Haftada 2 gün balık yemeyi ihmal etmeyin
BALIK BOLCA VİTAMİN VE MİNERAL İÇERİR
Balık, aynı zamanda yağda eriyen vitaminler ve mineral madde bakımından da zengindir. Balıkta A, B grubu vitaminleri (B1, B2, B6, B12), D, K vitaminleri bol miktarda bulunur. İçerdiği koruyucu yağ asidi ile kalp hastalarının sofralarından eksik etmemesi gereken gıdaların başında gelir. Vücudun bağışıklık sisteminin güçlendirilmesinde önemli rolü olan A vitamini, kemik sağlığı ve gelişiminde görevli olan D vitamini içerir. Balık iyot bakımından da zengin bir besindir. Balık; demir ve çinko gibi vücut için çok önemli olan iki mineralden de son derece zengindir. Ton, sardalya konserve balıklar gibi kılçıklarıyla beraber yenilebilecek küçük balıklar, kalsiyum ve fosfor için iyi bir kaynaktır.
Haftada 2 gün balık yemeyi ihmal etmeyin
PİŞİRİLMESİNE ÖZEN GÖSTERMELİSİNİZ
Balıktan istenen faydanın sağlanabilmesi için pişirilmesine de dikkat etmek gerekir. Balığı ızgarada ya da fırında pişirmek daha sağlıklıdır. Balığın en önemli avantajlarından biri yağsız protein kaynağı olmasıdır. Yağda kızartma gibi pişirme yöntemini tercih etmeyin, kızartma işlemi yağ ve kalori ekler, tüm eve kızartma kokusunun sinmesi ise farklı bir sorun olur . Tuz, mayonez, tereyağı ve krema sos gibi sağlıksız öğeleri eklemeyin. Pişirirken çeşni verici olarak çesitli baharatlar ve taze otlar, defne yaprağı, nane, maydanoz, karabiber, biberiye, kekik kullanılabilir. Limon suyu ile sos hazırlamak balığınızı lezzetlenirmeniz için en iyi yöntemdir. Balık sebzelerle birlikte haşlanarak da hazırlanabilir.
Haftada 2 gün balık yemeyi ihmal etmeyin
BALIĞI SALATA İLE BERABER YİYİN
Balıkta en az bulunan vitamin ise C vitaminidir. Balık yanında yenilecek bol limonlu bir yeşil salata bu açığı da lezzetli şekilde kapatan çok iyi bir seçimdir.

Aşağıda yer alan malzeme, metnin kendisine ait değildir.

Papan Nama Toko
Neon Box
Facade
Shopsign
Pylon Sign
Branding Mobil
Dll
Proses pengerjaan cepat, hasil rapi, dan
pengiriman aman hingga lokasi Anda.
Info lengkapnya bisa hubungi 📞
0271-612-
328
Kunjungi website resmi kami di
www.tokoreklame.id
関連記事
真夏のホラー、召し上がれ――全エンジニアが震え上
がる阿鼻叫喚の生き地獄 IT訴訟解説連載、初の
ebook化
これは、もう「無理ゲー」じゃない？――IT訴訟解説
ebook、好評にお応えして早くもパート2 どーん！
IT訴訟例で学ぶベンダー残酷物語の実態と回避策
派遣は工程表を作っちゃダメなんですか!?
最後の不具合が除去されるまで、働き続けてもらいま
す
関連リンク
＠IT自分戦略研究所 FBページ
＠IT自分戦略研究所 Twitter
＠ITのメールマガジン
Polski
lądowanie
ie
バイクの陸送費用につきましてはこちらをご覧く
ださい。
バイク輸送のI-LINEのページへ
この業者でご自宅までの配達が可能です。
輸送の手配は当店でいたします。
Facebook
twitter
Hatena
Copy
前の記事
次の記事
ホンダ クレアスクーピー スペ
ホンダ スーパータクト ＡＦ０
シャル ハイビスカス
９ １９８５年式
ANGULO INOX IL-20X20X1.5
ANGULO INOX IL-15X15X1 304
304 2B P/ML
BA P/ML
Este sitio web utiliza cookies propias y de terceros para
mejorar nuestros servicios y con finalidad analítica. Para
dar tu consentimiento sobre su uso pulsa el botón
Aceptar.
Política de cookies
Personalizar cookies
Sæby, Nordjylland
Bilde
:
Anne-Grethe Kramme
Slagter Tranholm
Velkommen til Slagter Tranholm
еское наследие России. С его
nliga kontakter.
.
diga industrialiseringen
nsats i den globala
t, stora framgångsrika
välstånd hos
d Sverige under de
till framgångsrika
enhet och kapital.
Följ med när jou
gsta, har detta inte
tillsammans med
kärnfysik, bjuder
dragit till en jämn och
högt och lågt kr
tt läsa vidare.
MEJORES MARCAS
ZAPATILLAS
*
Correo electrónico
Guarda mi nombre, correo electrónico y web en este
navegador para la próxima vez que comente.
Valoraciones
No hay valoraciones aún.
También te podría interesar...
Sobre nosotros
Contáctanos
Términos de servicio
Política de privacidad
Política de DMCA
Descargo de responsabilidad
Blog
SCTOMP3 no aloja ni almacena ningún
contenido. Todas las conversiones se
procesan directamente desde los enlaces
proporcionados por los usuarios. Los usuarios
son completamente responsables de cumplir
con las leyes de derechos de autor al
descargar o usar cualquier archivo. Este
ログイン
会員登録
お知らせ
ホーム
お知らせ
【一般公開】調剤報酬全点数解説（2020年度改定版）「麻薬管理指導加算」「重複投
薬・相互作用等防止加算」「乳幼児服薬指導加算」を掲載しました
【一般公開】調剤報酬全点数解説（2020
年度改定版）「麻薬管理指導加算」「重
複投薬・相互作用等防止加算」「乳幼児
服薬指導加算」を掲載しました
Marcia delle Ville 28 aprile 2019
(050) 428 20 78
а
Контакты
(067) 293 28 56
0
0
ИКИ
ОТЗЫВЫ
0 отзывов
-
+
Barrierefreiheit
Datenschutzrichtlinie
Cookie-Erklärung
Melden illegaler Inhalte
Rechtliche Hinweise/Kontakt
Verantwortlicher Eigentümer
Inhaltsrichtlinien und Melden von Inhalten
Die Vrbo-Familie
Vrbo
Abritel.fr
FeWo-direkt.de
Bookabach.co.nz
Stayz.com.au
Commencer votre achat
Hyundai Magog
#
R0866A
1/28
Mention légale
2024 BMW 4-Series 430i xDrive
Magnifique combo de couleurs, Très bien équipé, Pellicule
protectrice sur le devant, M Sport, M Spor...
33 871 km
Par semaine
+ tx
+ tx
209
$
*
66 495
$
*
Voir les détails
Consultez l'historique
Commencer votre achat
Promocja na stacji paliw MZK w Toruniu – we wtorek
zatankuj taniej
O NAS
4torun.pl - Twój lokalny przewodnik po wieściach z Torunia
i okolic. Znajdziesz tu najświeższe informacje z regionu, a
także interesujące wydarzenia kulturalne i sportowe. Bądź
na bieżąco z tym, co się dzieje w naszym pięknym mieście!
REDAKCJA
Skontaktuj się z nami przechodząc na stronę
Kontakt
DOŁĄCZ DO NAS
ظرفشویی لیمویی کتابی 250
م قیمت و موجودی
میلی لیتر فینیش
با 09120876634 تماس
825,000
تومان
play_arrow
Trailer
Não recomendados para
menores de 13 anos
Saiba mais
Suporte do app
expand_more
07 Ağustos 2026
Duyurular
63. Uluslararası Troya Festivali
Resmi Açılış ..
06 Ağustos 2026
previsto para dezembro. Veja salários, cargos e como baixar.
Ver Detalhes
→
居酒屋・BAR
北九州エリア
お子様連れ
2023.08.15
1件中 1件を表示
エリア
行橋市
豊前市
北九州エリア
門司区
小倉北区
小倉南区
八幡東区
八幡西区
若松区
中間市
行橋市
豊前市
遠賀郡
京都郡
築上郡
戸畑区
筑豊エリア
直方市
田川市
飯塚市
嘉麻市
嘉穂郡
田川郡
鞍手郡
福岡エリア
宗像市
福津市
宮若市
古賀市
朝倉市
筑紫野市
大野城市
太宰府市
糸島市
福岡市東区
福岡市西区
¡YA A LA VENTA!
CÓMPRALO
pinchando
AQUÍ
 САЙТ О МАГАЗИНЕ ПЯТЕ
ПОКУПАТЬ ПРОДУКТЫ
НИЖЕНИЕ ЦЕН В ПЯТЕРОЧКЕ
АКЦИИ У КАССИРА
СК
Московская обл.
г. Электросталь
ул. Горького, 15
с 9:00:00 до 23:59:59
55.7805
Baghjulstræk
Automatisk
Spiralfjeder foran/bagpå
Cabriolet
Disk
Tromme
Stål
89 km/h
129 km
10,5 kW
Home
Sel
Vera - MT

Haftada 2 gün balık yemeyi ihmal etmeyin
ANNE KARNINDAN BAŞLAYARAK HER YAŞTA TÜKETİLMELİ
Anne karnında bebeklerin gelişimi için hamilelerin balık yemeleri çok önemlidir, çocuklarda zekayı geliştirici özelliğini vurgulamak gerekir. Omega 3 yağ asitleri çocukların büyümesi, beynin gelişmesi için son derece gerekli yağ asitleridir. Balık anne karnından itibaren her yaşta tüketilmelidir.